EXERCISE BRIEF:
When a line of the entries contains "lines", please list that line.

MATERIAL FOR THIS EXERCISE:
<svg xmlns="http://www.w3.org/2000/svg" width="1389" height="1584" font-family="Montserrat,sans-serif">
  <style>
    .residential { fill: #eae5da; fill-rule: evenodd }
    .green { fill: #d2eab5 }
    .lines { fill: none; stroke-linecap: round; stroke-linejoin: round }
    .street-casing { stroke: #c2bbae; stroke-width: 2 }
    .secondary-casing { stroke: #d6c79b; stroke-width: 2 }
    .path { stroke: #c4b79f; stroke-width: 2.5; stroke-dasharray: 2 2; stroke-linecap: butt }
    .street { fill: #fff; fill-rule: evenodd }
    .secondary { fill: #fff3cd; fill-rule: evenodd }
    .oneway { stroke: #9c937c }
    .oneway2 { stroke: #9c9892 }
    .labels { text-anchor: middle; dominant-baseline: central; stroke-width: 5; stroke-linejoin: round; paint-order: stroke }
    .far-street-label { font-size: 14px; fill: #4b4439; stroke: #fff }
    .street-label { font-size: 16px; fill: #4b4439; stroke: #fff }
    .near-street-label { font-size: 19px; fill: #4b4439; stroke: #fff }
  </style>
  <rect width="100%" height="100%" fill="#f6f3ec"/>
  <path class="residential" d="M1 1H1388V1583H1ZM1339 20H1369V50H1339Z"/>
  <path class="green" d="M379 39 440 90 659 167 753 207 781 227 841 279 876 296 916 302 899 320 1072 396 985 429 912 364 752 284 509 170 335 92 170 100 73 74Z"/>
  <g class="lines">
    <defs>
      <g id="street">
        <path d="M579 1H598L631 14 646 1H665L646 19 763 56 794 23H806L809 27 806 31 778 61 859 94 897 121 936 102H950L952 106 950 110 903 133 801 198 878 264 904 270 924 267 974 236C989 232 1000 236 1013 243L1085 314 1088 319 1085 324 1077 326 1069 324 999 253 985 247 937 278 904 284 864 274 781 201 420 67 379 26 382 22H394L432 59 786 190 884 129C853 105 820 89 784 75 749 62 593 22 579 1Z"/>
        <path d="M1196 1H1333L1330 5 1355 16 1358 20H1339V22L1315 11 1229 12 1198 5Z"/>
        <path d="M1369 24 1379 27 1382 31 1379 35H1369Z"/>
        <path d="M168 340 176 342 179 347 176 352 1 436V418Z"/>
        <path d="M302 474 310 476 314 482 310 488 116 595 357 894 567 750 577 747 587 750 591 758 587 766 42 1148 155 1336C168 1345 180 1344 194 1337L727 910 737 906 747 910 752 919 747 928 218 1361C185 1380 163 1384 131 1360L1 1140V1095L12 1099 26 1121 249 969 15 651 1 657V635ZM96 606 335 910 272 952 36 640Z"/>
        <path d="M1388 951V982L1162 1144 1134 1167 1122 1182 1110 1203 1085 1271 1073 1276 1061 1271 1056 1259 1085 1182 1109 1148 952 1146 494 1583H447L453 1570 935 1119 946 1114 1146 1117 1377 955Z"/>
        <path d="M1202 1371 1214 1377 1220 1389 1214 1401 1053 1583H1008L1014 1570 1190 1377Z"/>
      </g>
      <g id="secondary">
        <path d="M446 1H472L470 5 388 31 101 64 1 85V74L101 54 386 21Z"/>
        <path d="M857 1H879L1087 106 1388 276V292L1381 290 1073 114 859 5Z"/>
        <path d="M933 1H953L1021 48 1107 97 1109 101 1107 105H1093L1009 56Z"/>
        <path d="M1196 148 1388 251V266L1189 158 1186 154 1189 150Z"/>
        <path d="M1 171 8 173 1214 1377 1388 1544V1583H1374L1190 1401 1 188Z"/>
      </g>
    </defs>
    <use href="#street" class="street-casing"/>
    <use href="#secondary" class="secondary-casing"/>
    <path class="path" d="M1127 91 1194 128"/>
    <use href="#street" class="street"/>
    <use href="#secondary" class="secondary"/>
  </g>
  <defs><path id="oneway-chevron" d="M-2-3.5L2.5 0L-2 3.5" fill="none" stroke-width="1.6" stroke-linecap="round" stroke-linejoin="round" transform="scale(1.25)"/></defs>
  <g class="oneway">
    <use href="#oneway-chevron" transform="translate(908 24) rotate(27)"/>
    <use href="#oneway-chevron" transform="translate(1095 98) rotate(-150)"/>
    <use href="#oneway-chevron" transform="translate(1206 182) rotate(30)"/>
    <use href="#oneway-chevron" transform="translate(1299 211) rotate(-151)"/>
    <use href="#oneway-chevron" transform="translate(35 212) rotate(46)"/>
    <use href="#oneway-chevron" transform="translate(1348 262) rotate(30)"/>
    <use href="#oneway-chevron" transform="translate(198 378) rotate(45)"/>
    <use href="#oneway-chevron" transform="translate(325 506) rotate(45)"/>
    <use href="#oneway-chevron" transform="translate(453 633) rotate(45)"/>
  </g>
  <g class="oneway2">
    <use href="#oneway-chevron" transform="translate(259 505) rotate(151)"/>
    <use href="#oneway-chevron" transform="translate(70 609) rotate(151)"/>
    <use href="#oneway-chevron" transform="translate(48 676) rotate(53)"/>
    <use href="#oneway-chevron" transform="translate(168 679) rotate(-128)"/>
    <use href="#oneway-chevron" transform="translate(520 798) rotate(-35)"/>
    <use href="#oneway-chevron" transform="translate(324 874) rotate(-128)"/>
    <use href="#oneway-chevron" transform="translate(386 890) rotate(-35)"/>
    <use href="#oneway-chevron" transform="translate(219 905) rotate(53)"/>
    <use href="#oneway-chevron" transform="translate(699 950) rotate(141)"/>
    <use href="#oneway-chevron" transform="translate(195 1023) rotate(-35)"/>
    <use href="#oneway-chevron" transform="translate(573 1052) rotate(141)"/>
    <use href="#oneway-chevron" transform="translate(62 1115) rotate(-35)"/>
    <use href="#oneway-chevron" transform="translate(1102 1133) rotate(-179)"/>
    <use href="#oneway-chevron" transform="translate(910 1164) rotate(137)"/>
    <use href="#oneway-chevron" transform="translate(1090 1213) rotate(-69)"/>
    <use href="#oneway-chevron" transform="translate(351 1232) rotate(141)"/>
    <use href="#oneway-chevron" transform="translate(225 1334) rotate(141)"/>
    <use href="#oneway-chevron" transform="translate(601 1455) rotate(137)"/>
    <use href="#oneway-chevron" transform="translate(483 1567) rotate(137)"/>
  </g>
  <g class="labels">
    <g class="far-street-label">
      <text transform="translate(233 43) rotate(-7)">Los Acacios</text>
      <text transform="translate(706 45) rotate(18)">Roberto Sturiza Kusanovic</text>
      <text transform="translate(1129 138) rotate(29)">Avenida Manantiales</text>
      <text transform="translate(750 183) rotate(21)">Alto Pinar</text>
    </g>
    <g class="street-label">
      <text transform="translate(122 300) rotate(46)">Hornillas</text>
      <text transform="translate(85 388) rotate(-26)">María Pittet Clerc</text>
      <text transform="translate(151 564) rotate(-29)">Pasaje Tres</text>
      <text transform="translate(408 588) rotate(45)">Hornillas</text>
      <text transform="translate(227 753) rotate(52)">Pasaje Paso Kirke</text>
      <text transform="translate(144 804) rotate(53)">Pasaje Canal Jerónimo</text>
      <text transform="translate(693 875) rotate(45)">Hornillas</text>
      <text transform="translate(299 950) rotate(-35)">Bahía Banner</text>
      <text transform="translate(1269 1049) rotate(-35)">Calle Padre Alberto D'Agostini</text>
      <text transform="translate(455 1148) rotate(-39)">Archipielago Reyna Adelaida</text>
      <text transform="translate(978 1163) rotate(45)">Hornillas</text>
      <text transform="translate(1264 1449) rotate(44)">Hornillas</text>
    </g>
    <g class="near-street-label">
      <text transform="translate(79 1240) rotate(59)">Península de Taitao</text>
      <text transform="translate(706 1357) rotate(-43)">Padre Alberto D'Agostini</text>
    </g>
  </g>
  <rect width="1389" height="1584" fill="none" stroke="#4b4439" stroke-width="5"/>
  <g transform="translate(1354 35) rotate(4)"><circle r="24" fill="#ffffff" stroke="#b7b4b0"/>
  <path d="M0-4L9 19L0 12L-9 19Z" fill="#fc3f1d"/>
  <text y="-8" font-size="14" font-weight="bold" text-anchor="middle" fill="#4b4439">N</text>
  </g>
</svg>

SOLUTION FOR THIS PROBLEM:
    .lines { fill: none; stroke-linecap: round; stroke-linejoin: round }
  <g class="lines">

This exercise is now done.